My startup - Slicify. Crowd-sourced competitor to Amazon EC2

Hi All. .a quick post to introduce myself. I’ve been a developer/CTO for many years at small companies, and have launched a couple of startups in the past.

I’m currently working on a new project that launched our public beta 3 months ago: http://www.slicify.com.

Slicify is a market for cloud computing. I’ve written software that lets anyone with a Windows PC turn their machine into an on-demand Linux server, and sell it through my website. Our service competes directly with Amazon EC2, by essentially letting buyers crowd-source machines at the lowest rates, rather than having to get them all from one vendor. As a result, buyers will be able to save thousands of dollars a month.

Looking forward to chatting with everyone and getting some honest feedback. I’m particularly interested in trying different growth tactics to bring this exciting technology to a wider audience.

thanks
Steve

Interesting product. I think you should emphasize security much, much more.

You might want to see if academia would be interested in a version of your product they run themselves for research computing jobs.

Thanks for the comments. Yes - security is a big deal for this kind of system, and is the part that I’ve spent the most time and care on with the design.

However i think the challenge in getting across security as a concept is that it is very technical. I could add a lot of detail about how SSH, proxies, firewalls, etc are implemented, but this probably wouldn’t mean anything for the majority of users.

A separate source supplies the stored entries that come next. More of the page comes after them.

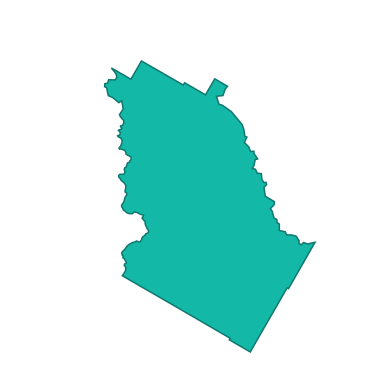 Meagher, Montana, United States of America (Natural Earth projection), rotated 30°
{"feature_id": "52423323B38602256292378", "entity_name": "Meagher", "entity_type": "district", "adm_level": 2, "iso_a3": "USA", "parent_name": "United States of America", "parent_adm1": "Montana", "projection": "natural_earth1", "projection_center": [-111.14, 46.636], "detail": "fine", "context": "isolated", "style": "filled", "palette": "teal", "viewbox_px": 384, "rotation_deg": 30, "n_neighbors": 0, "source": "geoboundaries", "source_scale": "gbopen_adm2", "svg_char_len": 3047}
<svg xmlns="http://www.w3.org/2000/svg" viewBox="0 0 384 384"><g transform="rotate(30 192 192)"><path d="M322.5,301.4L322.4,292.6L322.3,227.4L323.9,227.4L323.7,174.0L318.1,179.2L313.8,180.0L313.2,183.0L310.2,183.1L309.2,180.7L304.3,178.2L299.6,179.4L295.4,181.8L292.5,179.8L286.9,181.7L283.7,176.1L280.9,175.9L279.3,173.4L275.9,173.4L271.0,168.5L268.2,167.1L269.5,162.1L268.3,159.2L257.5,159.0L252.0,151.9L252.9,148.4L251.3,146.6L249.6,147.9L246.4,146.3L242.8,141.4L239.2,143.1L235.5,140.6L232.5,141.5L232.4,137.9L230.5,132.3L232.3,130.5L226.5,127.7L225.2,125.7L222.4,127.6L218.5,124.5L212.6,122.9L212.1,117.0L209.9,117.3L205.9,112.2L201.8,108.6L185.9,102.7L174.8,101.7L171.5,102.5L165.3,96.9L170.6,93.0L169.3,86.4L169.9,82.7L155.1,82.6L155.1,101.1L131.0,101.1L131.0,103.7L82.7,103.8L82.7,124.9L60.1,124.9L66.6,127.4L69.5,130.0L69.5,133.3L63.7,136.5L64.4,140.0L62.4,141.8L63.6,144.5L65.9,144.4L71.3,150.4L76.1,149.9L84.0,151.2L85.6,148.2L90.9,154.6L90.5,161.4L91.3,161.7L92.7,162.9L93.5,162.9L94.3,163.2L95.2,163.8L96.8,164.1L97.7,165.2L98.3,165.8L98.5,167.1L98.4,168.7L98.2,169.0L98.2,169.4L98.3,169.5L98.0,169.8L97.7,170.1L97.1,170.5L97.4,171.1L97.9,171.3L99.0,171.7L99.6,172.1L99.6,172.9L99.0,173.3L98.1,174.4L97.6,174.8L97.4,175.5L98.0,175.6L99.1,176.0L100.2,176.5L100.7,177.6L100.9,178.7L100.4,179.4L99.6,180.1L99.4,180.6L100.1,181.0L100.9,181.0L102.5,181.0L104.2,181.0L104.8,181.9L105.9,182.6L106.5,184.0L107.0,186.3L107.2,187.9L106.9,189.9L106.9,190.7L107.7,191.1L108.1,190.6L109.8,190.1L111.2,189.9L113.1,189.5L113.9,190.2L115.0,190.9L116.0,192.2L117.7,192.3L119.3,192.1L119.9,192.2L121.1,192.3L122.1,192.4L122.4,193.2L122.5,193.6L123.0,194.6L122.6,196.0L123.0,196.6L123.0,197.5L122.2,198.2L121.6,199.4L122.2,201.8L122.5,203.3L121.7,204.7L121.9,206.2L123.5,207.6L124.2,209.3L124.2,210.2L123.5,211.3L122.7,211.4L120.5,213.0L120.3,214.6L121.0,215.6L123.7,216.6L125.0,217.5L126.4,217.6L128.8,218.1L131.4,219.4L132.6,221.5L133.0,223.1L133.4,224.3L133.9,225.3L134.7,225.7L135.3,225.3L136.5,226.0L136.9,227.1L136.7,228.9L136.7,230.3L137.3,232.4L137.9,234.8L137.7,236.2L137.6,238.5L138.4,240.0L139.8,240.4L141.3,241.8L143.7,242.0L145.7,242.6L148.6,242.1L151.3,240.5L151.8,238.3L154.6,237.2L156.2,237.2L158.7,237.1L160.8,236.5L161.7,236.4L162.2,237.8L161.6,238.6L161.9,239.7L163.8,240.3L164.6,240.7L166.2,240.9L166.8,242.0L167.1,242.7L167.9,243.5L168.9,244.3L170.2,245.1L171.5,246.2L172.9,246.7L173.7,247.3L174.5,248.8L173.7,250.4L172.8,251.3L172.9,252.7L172.4,254.2L171.6,255.7L171.7,256.9L172.3,258.4L171.9,260.0L171.9,261.2L170.6,262.1L169.7,261.9L168.4,262.2L167.5,263.8L165.7,265.6L163.8,268.6L162.8,271.2L162.6,274.1L162.3,276.0L161.7,278.1L161.5,279.1L161.7,280.2L162.4,280.8L163.2,281.6L163.9,281.7L164.6,282.0L164.8,282.5L164.7,283.0L165.2,283.5L166.0,283.5L166.8,283.8L168.5,284.8L169.8,285.4L170.5,285.8L170.5,286.5L169.6,288.0L170.0,289.5L172.1,290.1L172.8,291.6L173.6,292.6L173.8,295.4L173.6,298.7L173.5,299.4L186.7,299.4L226.6,299.4L298.2,299.6L298.2,301.4L322.5,301.4Z" fill="#14b8a6" stroke="#0f766e" stroke-width="1.5"/></g></svg>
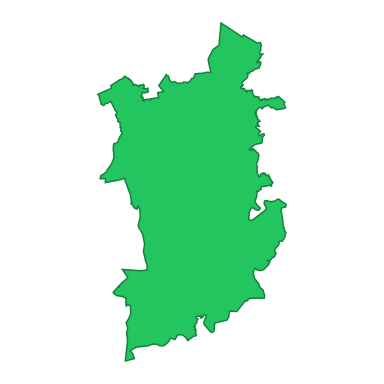 Tamazunchale, San Luis Potosí, Mexico, rotated 270°
{"feature_id": "50627088B74317762178215", "entity_name": "Tamazunchale", "entity_type": "district", "adm_level": 2, "iso_a3": "MEX", "parent_name": "Mexico", "parent_adm1": "San Luis Potosí", "projection": "albers", "projection_center": [-98.765, 21.244], "detail": "fine", "context": "isolated", "style": "filled", "palette": "green", "viewbox_px": 384, "rotation_deg": 270, "n_neighbors": 0, "source": "geoboundaries", "source_scale": "gbopen_adm2", "svg_char_len": 6074}
<svg xmlns="http://www.w3.org/2000/svg" viewBox="0 0 384 384"><g transform="rotate(270 192 192)"><path d="M147.1,285.0L149.0,285.1L151.2,286.0L153.6,284.5L155.2,284.4L158.4,283.2L166.5,282.4L173.8,281.0L176.0,281.7L177.0,285.6L179.2,286.2L180.5,285.2L181.3,283.1L184.7,279.2L184.9,277.6L183.0,275.1L182.7,273.7L182.4,269.8L183.4,267.1L183.3,265.0L182.7,264.4L180.7,264.1L179.3,264.4L177.2,266.1L174.4,266.0L164.4,253.1L163.6,250.6L164.3,248.9L165.0,248.8L171.6,249.3L175.7,251.1L176.4,252.3L173.8,256.8L173.7,258.3L175.0,260.1L176.3,260.1L178.4,257.6L182.5,254.8L187.6,256.7L193.1,257.1L192.5,258.4L193.7,259.4L194.8,261.2L196.8,261.0L197.5,261.6L197.6,265.3L198.8,269.4L197.8,271.0L198.4,271.6L199.7,271.5L201.4,272.9L202.9,271.9L203.5,270.6L204.3,270.9L205.9,270.1L206.4,269.2L207.2,269.6L208.0,268.6L208.8,268.6L208.0,267.8L208.8,267.3L208.8,266.0L209.7,265.9L210.3,265.2L210.0,264.7L210.7,264.3L210.0,263.9L211.0,263.3L210.6,262.0L209.4,260.8L209.4,260.2L207.6,260.4L207.3,258.9L212.1,256.8L212.7,257.4L215.0,256.8L217.2,257.3L220.1,256.3L223.6,257.9L229.1,259.0L231.2,257.7L231.6,256.2L233.0,255.9L234.6,253.4L235.4,253.2L235.2,252.5L234.6,252.6L235.0,252.2L233.7,251.1L234.3,249.5L235.1,249.6L239.2,254.6L239.9,256.3L240.7,261.2L241.7,262.1L246.7,262.5L249.0,264.4L249.9,264.3L250.2,262.4L248.4,260.0L248.3,259.0L250.4,258.8L252.5,260.5L253.0,260.4L256.7,255.8L257.7,255.8L258.2,256.7L257.6,259.2L258.9,258.7L260.8,257.1L261.4,257.5L261.2,258.0L262.5,258.5L262.6,260.0L264.5,258.5L265.0,257.2L267.0,257.5L268.9,255.7L269.3,256.5L270.2,255.5L270.9,256.2L271.4,255.5L271.7,256.0L272.6,255.7L273.0,256.6L275.9,258.1L276.3,259.9L276.9,260.5L275.2,262.1L277.0,263.8L278.8,268.1L277.0,270.5L276.5,270.5L276.1,272.0L276.5,273.6L275.1,274.8L274.3,276.8L275.5,284.3L276.2,285.6L279.9,284.0L281.3,284.5L281.4,283.9L281.7,284.8L287.3,278.8L287.5,278.0L286.3,277.0L287.0,276.3L286.4,276.1L285.7,274.4L285.9,271.6L284.5,268.0L284.8,266.9L283.8,265.8L285.4,264.8L284.5,262.1L283.7,262.1L283.7,261.4L284.6,260.5L284.4,259.4L284.8,259.1L286.8,259.1L287.1,258.6L286.9,257.7L287.6,256.0L286.8,254.8L288.8,253.8L289.4,252.9L293.7,252.3L294.2,251.3L293.3,251.1L293.4,247.7L292.2,247.0L293.2,246.5L293.4,246.2L292.6,246.0L293.2,245.2L295.0,244.6L295.5,243.9L295.7,243.3L295.2,242.4L296.3,240.6L297.0,240.6L297.9,242.4L298.7,243.0L299.3,243.1L299.8,242.1L302.4,242.0L302.6,243.2L306.4,247.4L308.7,247.9L310.8,247.1L310.4,248.9L312.2,250.5L313.2,253.2L314.1,253.5L316.2,259.3L319.9,260.6L322.0,260.7L322.1,259.1L321.3,258.1L321.3,257.0L321.7,256.9L322.5,257.6L323.3,257.5L323.5,258.4L324.7,259.4L326.2,259.5L326.1,260.2L326.8,260.7L327.8,260.6L328.2,261.4L329.0,261.4L330.0,262.8L330.2,261.8L329.6,260.7L330.1,259.8L332.3,259.9L334.0,260.8L336.3,260.5L338.7,261.4L341.7,260.3L340.7,257.7L349.0,243.5L347.1,242.2L361.0,221.0L338.8,219.0L334.4,212.9L325.7,208.5L323.7,208.2L311.6,210.8L311.7,206.0L310.9,203.7L310.2,195.0L307.7,194.3L305.6,193.1L305.6,191.8L302.7,189.8L301.1,187.6L301.6,187.4L301.4,186.4L301.9,185.2L301.8,183.3L301.2,182.8L300.7,180.2L300.8,177.2L302.3,175.1L302.4,174.1L301.6,172.2L302.1,171.1L304.4,169.5L307.9,168.4L308.5,166.8L309.4,166.3L298.4,158.8L292.4,163.6L291.4,157.7L286.4,158.5L285.2,150.7L284.3,150.6L284.4,149.1L284.9,148.8L284.2,144.1L282.7,144.1L283.0,143.3L284.4,143.0L284.4,142.4L285.8,143.0L286.4,142.0L286.8,142.7L287.8,141.3L291.6,142.5L291.0,144.4L292.2,148.3L295.7,147.8L295.1,146.5L295.5,143.2L296.5,144.0L298.8,144.1L299.6,143.4L298.9,142.2L298.9,139.8L297.3,139.1L298.6,137.8L298.5,136.8L299.4,135.9L298.8,133.3L299.7,133.6L303.0,131.2L302.9,130.7L303.8,130.8L304.6,129.9L304.5,128.9L304.9,129.1L306.2,127.7L306.7,125.7L307.7,125.4L307.3,124.0L304.9,122.2L304.5,120.2L298.4,110.8L297.8,111.5L295.5,111.0L289.7,97.8L288.7,99.0L284.4,99.8L282.0,100.9L280.0,101.0L278.7,103.0L278.8,104.2L280.3,105.3L280.9,107.7L282.8,110.6L275.2,114.6L274.0,114.7L271.8,117.0L270.0,116.4L269.2,115.5L266.2,116.7L264.8,118.1L263.5,117.8L263.5,118.2L262.2,118.1L261.4,120.1L258.2,120.1L256.6,121.0L256.2,120.2L255.0,121.1L253.1,120.7L252.2,121.6L250.2,121.8L246.4,119.3L241.8,117.8L240.4,115.1L240.5,114.1L239.7,113.6L235.2,113.2L226.9,114.0L223.2,112.9L218.9,110.8L213.9,107.1L212.7,106.9L209.6,103.1L208.8,101.1L205.3,100.1L205.3,105.6L201.4,105.3L203.9,118.4L205.5,124.4L189.1,130.4L182.2,131.4L181.9,131.9L180.5,130.9L177.8,133.6L176.7,133.7L175.3,135.7L175.0,137.2L177.2,137.5L177.9,138.5L173.7,140.0L167.2,140.2L158.6,138.2L155.4,139.4L151.3,142.0L147.9,143.1L139.6,144.6L132.8,143.4L121.9,145.9L119.4,147.2L113.9,147.0L113.3,140.2L114.6,122.4L112.4,123.8L112.2,124.5L111.4,124.5L106.3,127.8L100.7,121.4L97.5,118.4L97.2,119.1L96.8,119.0L96.8,117.7L91.6,113.2L90.5,113.9L88.4,116.7L87.5,122.6L85.9,125.8L85.0,125.8L83.7,126.5L81.8,125.6L80.5,126.4L79.7,125.8L78.0,126.4L79.2,127.4L78.4,130.4L70.2,130.7L65.3,128.7L61.3,126.2L55.7,127.8L51.4,126.6L43.2,127.6L23.0,125.3L25.4,134.4L29.5,133.1L33.5,130.3L37.0,136.6L38.1,147.8L39.9,152.4L39.8,157.2L38.5,158.9L38.0,161.9L38.4,163.6L38.8,164.7L41.3,167.6L43.3,169.3L45.3,169.9L45.7,170.8L44.5,175.1L48.6,177.3L49.0,178.0L49.3,181.1L48.8,183.0L46.5,185.9L43.5,187.6L43.7,188.5L45.0,189.4L45.9,191.3L47.6,193.0L48.2,195.8L49.1,196.4L51.6,195.4L53.6,196.2L54.7,194.3L55.8,195.4L57.2,193.9L58.0,195.3L59.9,195.5L61.7,196.9L63.4,196.8L64.8,197.9L66.4,195.8L67.2,196.1L67.8,197.7L67.8,199.4L68.5,200.6L66.2,200.7L66.1,201.6L66.7,202.7L69.2,204.0L68.9,205.9L67.8,206.1L61.4,203.8L59.5,204.2L52.2,210.5L51.6,211.5L51.8,212.8L52.7,213.8L54.5,214.3L60.3,214.6L61.0,215.1L63.9,226.9L67.0,228.7L72.8,229.5L72.5,236.8L83.3,245.4L82.8,246.7L85.7,249.6L85.9,264.3L88.7,264.6L94.3,262.8L96.4,260.1L99.9,258.9L105.8,254.4L110.1,253.4L112.5,253.4L114.2,254.1L115.5,255.6L114.4,256.5L114.4,257.6L113.6,258.2L113.5,259.2L113.7,260.5L113.4,260.9L114.4,263.7L118.1,267.4L119.3,268.5L122.4,269.8L123.3,267.7L124.1,270.6L126.7,272.7L127.0,274.3L128.5,275.1L129.7,275.1L130.3,276.2L133.3,274.5L136.1,275.9L138.6,278.4L140.4,279.1L142.1,278.9L143.0,280.0L142.9,282.4L147.1,285.0Z" fill="#22c55e" stroke="#15803d" stroke-width="1.5"/></g></svg>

They just want reassurance that it works and is secure, but that is more psychological than technical.

It’s definitely a tricky concept to get across to the users, especially if they are not that technically minded.

The two things which would initially concern me about this service are 1) security and 2) the problem of nodes coming and going. Reading a bit of your website, I think another concern would be scalability, as it sounds like all communication routes through your computers.

Am I right in my understanding that a customer has no assurance the node they access will remain available to them, possibly even shutting down while they are trying to install software or read computation results from the node? That severely limits the types of jobs for which your service would be appropriate. Given that most computers sold these days are laptops, which users hibernate instead of leave running, and I’m not sure how large a pool of nodes you will have available.

Thanks for the feedback!

Security is definitely the first thing that people talk about. Both from the buyer and seller side - sellers don’t want their data stolen, malware installed etc. And buyers don’t want the host PC to have access to their data.

I guess my view on this has several angles:
a. We’ve built security into the system from the ground up - communications are secured, there are various internal checks that detect potentially rogue clients/intrusion attempts and automatically shutdown and delete files, etc. For the seller, the key security aspects are that the code can only ever be run in a secure virtual machine, and that it has integrated firewall to prevent LAN sniffing etc. Both of these are already covered.

b. We make it as difficult as possible for the host to get access to the data, however at the end of the day, there is currently no technology in the world that will prevent the host from accessing the data (and this applies regardless of which IaaS provider you use). We just make it sufficiently hard that it requires someone with fairly deep engineering skills to do.

This is already safer than running your software on a normal IaaS provider Amazon. If you run on EC2, Amazon engineers have full access to your apps and data. And they have a team of 1000 very competent sysadmins, that both wrote the system and have full access. Amazon has had plenty of security breaches in the past too.

c. The big difference is that with a crowd-sourced solution like Slicify, NO ONE PERSON has access to your full data set. You’re most likely splitting it up and running it over 10-100 different providers. With Amazon by contrast, if you have a security breach, you’ll lose your entire app and data in one go.

Unfortunately when talking with potential clients, there is also an element which is the same with all startups - that clients prefer the established, larger players, not because they are better, but because they are seen as the ‘safe’ option (“Nobody ever got fired for buying IBM”).

On the problem of nodes coming and going, this is already an aspect of the Amazon spot market, which is what most of our target customers are currently using. So in that sense it is no worse than the competition.

At the same time, we’re adding a feature that shows uptime for specific machines. That way buyers can identify machines that are more stable. At the same time, if the machine goes down, they don’t pay for the last hour. So as long as they snapshot their results once per hour, they won’t be losing money - they’d just need to fire up another machine and run it again.

Regarding usage figures, as of time of writing (beginning Nov 2013) we have 200+ active sellers, and 50+ nodes online at any one time.

Thanks for your detailed response. I wasn’t aware of the Amazon spot market; your offering/strategy now makes sense to me.

Here’s the link for anyone that doesn’t already have it: http://aws.amazon.com/ec2/spot-instances/

And here’s an interesting paper that shows that AWS spot prices are basically faked by Amazon, and aren’t supply/demand based: http://www.mulix.org/pubs/cloud/spotprice-cloudcom.pdf

Oh I missed this question…

The answer is “yes and no”. All communication goes through our software, though internet connectivity to each Node is proxied through the local software agent only - so it is not going through our servers.
The only communication that goes via our servers is the SSH terminal session that is available to basic connectivity to each machine. No real data goes through the terminal though - mostly its just used to download and execute whatever setup script you want to run for your particular app.